# menage sizes ???



## missy daisy (19 December 2011)

does anyone know if a menage size 20m x 15 m would be big enough just for 1 person as i would like menage but limited space and this size would fit perfect ?????


----------



## Honey08 (19 December 2011)

You could lunge in it (just about!) or ride small ponies in it, but other than that it wouldn't be much use, and a lot of expense for that.


----------



## missy daisy (19 December 2011)

what size would you think i could get away with what about 20m x 20m


----------



## Keimanp (19 December 2011)

I'm thinking about building a menage and was wondering what sizes everyone has (Sorry semi thread hijack) and what size would you build if you had the room?


----------



## Keimanp (19 December 2011)

missy daisy said:



			what size would you think i could get away with what about 20m x 20m
		
Click to expand...

This is a large cricle, you would be able to lunge horses in it. Can you buy some land of a neighbour to increase the size availiable to you? 20x30 would be better, 20x35 better still, 20x40 perfect.


----------



## kerilli (19 December 2011)

i think 20 x 15 would really be too small to be useful. good as tiny turnout but a lot of expense for that!
20 x 20 is more useful but still a bit limited tbh.
there's a reason why 20x40 is usually the minimum... i know someone who trained horses to top 4* level in a 20x40, so it is a very useful size. 
bigger is better of course though! i have 20x60 now which is great, but ideally i'd have 30x60 or even 40x60, or in an absolutely perfect world (when i win the lottery!), a 20x60 and a separate 60x60 for jumping!


----------



## Shazzababs (19 December 2011)

Keimanp said:



			I'm thinking about building a menage and was wondering what sizes everyone has (Sorry semi thread hijack) and what size would you build if you had the room?
		
Click to expand...

I would put in the biggest one you can fit\afford.  Once you have the initial outlay making it bigger at the original construction time is cheaper than expanding at a later date.
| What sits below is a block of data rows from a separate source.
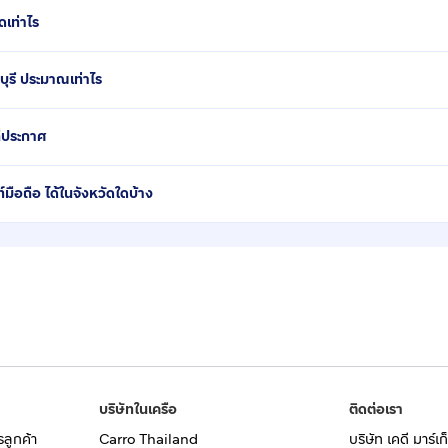
ดเท่าไร
ุรี ประมาณเท่าไร
ี่ประกาศ
ือถือ ได้ในจังหวัดใดบ้าง
บริษัทในเครือ
ติดต่อเรา
รลูกค้า
Carro Thailand
บริษัท เคดี มาร์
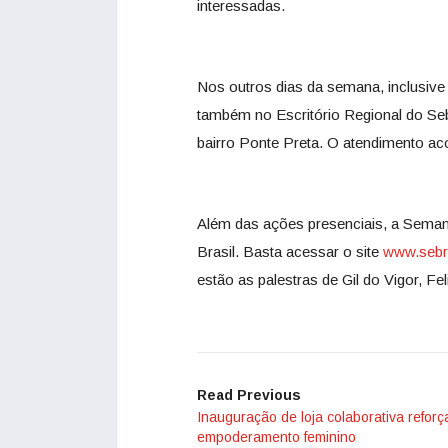
interessadas.
Nos outros dias da semana, inclusive 
também no Escritório Regional do Se
bairro Ponte Preta. O atendimento ac
Além das ações presenciais, a Seman
Brasil. Basta acessar o site
www.sebr
estão as palestras de Gil do Vigor, Fe
‎ ‎ ‌
Read Previous
Inauguração de loja colaborativa reforç
empoderamento feminino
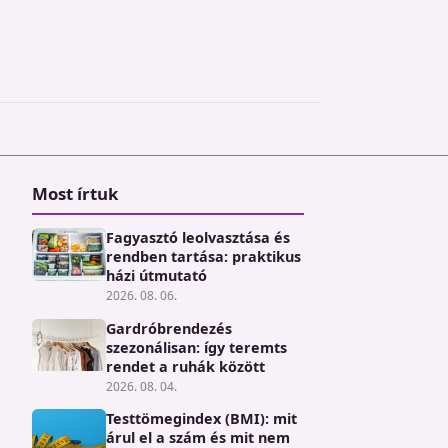
Most írtuk
Fagyasztó leolvasztása és
rendben tartása: praktikus
házi útmutató
2026. 08. 06.
Gardróbrendezés
szezonálisan: így teremts
rendet a ruhák között
2026. 08. 04.
Testtömegindex (BMI): mit
árul el a szám és mit nem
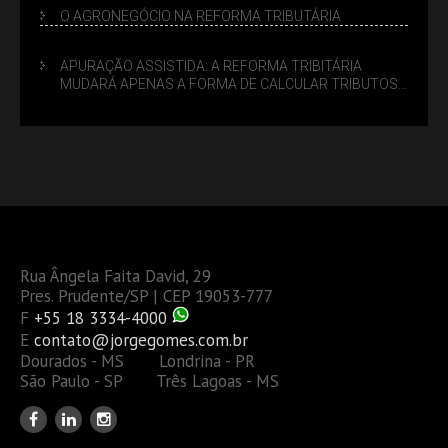
O AGRONEGÓCIO NA REFORMA TRIBUTÁRIA
APURAÇÃO ASSISTIDA: A REFORMA TRIBITÁRIA
MUDARÁ APENAS A FORMA DE CALCULAR TRIBUTOS
OU TAMBÉM A GESTÃO DE RISCOS DAS EMPRESAS?
Rua Ângela Faita David, 29
Pres. Prudente/SP | CEP 19053-777
F
+55 18 3334-4000
E
contato@jorgegomes.com.br
Dourados - MS Londrina - PR
São Paulo - SP Três Lagoas - MS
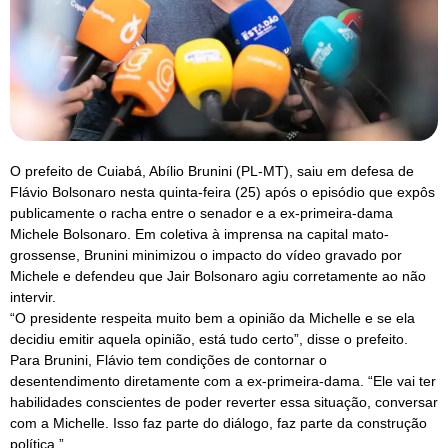
O prefeito de Cuiabá, Abílio Brunini (PL-MT), saiu em defesa de
Flávio Bolsonaro nesta quinta-feira (25) após o episódio que expôs
publicamente o racha entre o senador e a ex-primeira-dama
Michele Bolsonaro. Em coletiva à imprensa na capital mato-
grossense, Brunini minimizou o impacto do vídeo gravado por
Michele e defendeu que Jair Bolsonaro agiu corretamente ao não
intervir.
“O presidente respeita muito bem a opinião da Michelle e se ela
decidiu emitir aquela opinião, está tudo certo”, disse o prefeito.
Para Brunini, Flávio tem condições de contornar o
desentendimento diretamente com a ex-primeira-dama. “Ele vai ter
habilidades conscientes de poder reverter essa situação, conversar
com a Michelle. Isso faz parte do diálogo, faz parte da construção
política.”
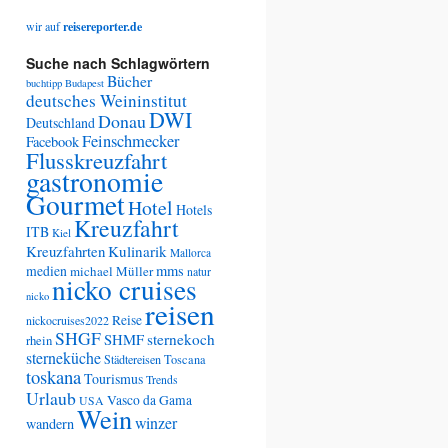
wir auf
reisereporter.de
Suche nach Schlagwörtern
Bücher
buchtipp
Budapest
deutsches Weininstitut
DWI
Donau
Deutschland
Feinschmecker
Facebook
Flusskreuzfahrt
gastronomie
Gourmet
Hotel
Hotels
Kreuzfahrt
ITB
Kiel
Kreuzfahrten
Kulinarik
Mallorca
medien
mms
michael Müller
natur
nicko cruises
nicko
reisen
Reise
nickocruises2022
SHGF
SHMF
sternekoch
rhein
sterneküche
Städtereisen
Toscana
toskana
Tourismus
Trends
Urlaub
Vasco da Gama
USA
Wein
winzer
wandern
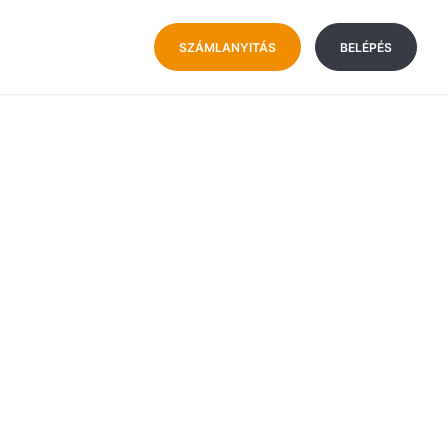
SZÁMLANYITÁS
BELÉPÉS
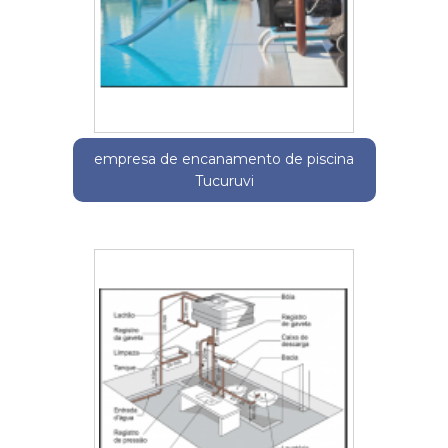
empresa de encanamento de piscina
Tucuruvi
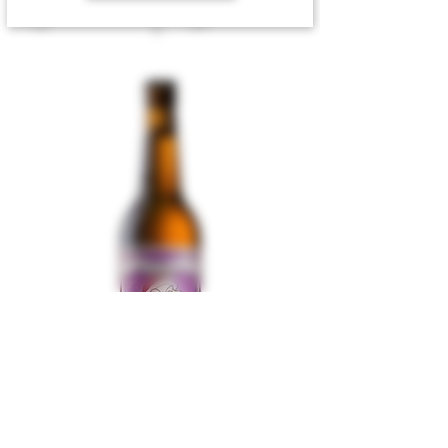
ABV
Innhold
0,5
7,2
We have a 25x50m, which is nice as you can fit a 20x40m dressage arena in with room to ride around the edge, and you can also jump across it.  I could have fitted 30x60 in though and with hindsight probably should have.


----------



## ofcourseyoucan (19 December 2011)

i would suggest a 20 by 40 as a minimum anything else will be an expensive turnout area! anything smaller than 20 by 40 is far too restrictive to ride in, ok for lunging but thats about it! if your going for a 20 by 15 m save yourself loads of money and just chuck down hardcore and use it for turnout!


----------



## ofcourseyoucan (19 December 2011)

i wouldnt even attempt to lunge on a 20 by 15 even with the supple bendy horses. the size is too restrictive. if you cant afford to build a 20 ny 40 then i would wait til you can otherwise it really will be false economy. good luck


----------



## lisa-tredellans (19 December 2011)

Certainly a 20x40 minimum, would find it difficult any smaller. If its the expense thats holding you back then just stick with grass, I school on grass all the time and usually find they go better on grass than on sand anyway!


----------



## Bettyboo1976 (19 December 2011)

We have 3 biggest is 80m x 40m


----------



## 5horses2dogsandacat (20 December 2011)

Great post, very helpful to me too.... thank you


----------



## janej55uk (20 December 2011)

My Mum has had a 20x30 for years. She has managed to back and school many horses in it, you can jump in it and last winter she kept 2 pointers fit in it during the 6 weeks snow and ice.
If you are limited 20x30 will do.


----------